WASHINGTON (AP) — While candidates stump in Iowa, voters already have opened the 2008 presidential race by casting absentee ballots in nearly a dozen other states.

Iowa's first-in-the-nation caucuses are Thursday. But residents of 11 states — Alabama, Delaware, Florida, Georgia, Illinois, Michigan, Missouri, New Hampshire, New Jersey, South Carolina and Utah — have been able to vote for their favorite candidates since December.

The first was Michigan, where absentee ballots were made available Dec. 1 for the Jan. 15 primary.

Requests are high so far.

"We're burning through a lot of OT in my office," said Lansing, Mich., Clerk Chris Swope, who estimated that three or four employees have been working two to three hours a night to keep up with absentee applications.

Absentee voting expands to a majority of the country in January. Sixteen other states make ballots available to their voters before the end of the month, including delegate-rich California on Jan. 7.

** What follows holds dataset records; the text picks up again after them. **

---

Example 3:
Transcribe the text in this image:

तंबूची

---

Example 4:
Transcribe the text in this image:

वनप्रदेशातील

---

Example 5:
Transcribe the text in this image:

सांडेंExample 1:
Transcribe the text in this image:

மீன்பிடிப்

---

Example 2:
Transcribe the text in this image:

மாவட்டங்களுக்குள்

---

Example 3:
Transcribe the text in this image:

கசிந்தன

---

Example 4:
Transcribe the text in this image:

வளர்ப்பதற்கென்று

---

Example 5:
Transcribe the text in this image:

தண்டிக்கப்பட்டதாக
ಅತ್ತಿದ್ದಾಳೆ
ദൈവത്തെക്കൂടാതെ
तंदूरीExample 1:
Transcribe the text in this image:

Nearly 4 million voters in California are signed up as "permanent absentee voters," meaning early ballots for the primaries will automatically pop up in their mailboxes. In 2004, about a third of the state's primary ballots were cast early. In 2006, the figure was 47 percent.

The surge in absentee voting has caught the attention of the candidates.

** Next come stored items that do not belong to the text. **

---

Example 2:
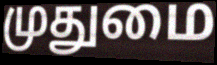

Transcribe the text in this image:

முதுமை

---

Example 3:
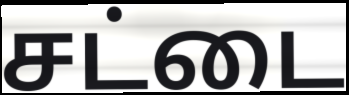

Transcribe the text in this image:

சட்டை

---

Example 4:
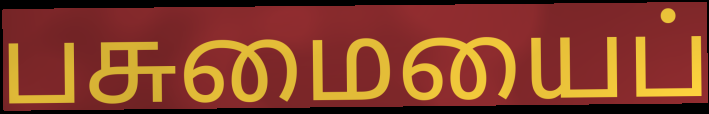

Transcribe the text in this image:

பசுமையைப்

On Thursday, caucus day in Iowa, GOP contender Rudy Giuliani plans to be in Florida, where more than a third of the state's voters cast early ballots in the 2004 general election. Absentee ballots have been available there since the day after Christmas for the Jan. 29 primary.

Spokeswoman Katie Levinson said Giuliani is also focused on Illinois and Missouri, which vote Feb. 5. In Missouri, absentee ballots also have been available since Dec. 26, while Illinois absentee ballots became available the next day.

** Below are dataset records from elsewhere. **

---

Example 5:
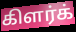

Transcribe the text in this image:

கிளர்க்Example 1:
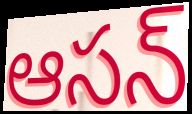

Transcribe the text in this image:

ఆసన్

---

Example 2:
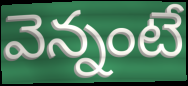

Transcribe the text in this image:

వెన్నంటే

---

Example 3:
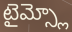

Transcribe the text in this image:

టైమ్స్లో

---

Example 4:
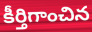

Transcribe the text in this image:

కీర్తిగాంచిన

Still, no one knows how many people actually will vote absentee this year.

In Jackson County, Mo., which includes most of Kansas City, election director Bob Nichols said early absentee turnout appears to be a little below average.

"With the holidays falling at this time, that also has an impact of people not taking time out at this point," Nichols said. "They don't have that interest — they're shopping or partying."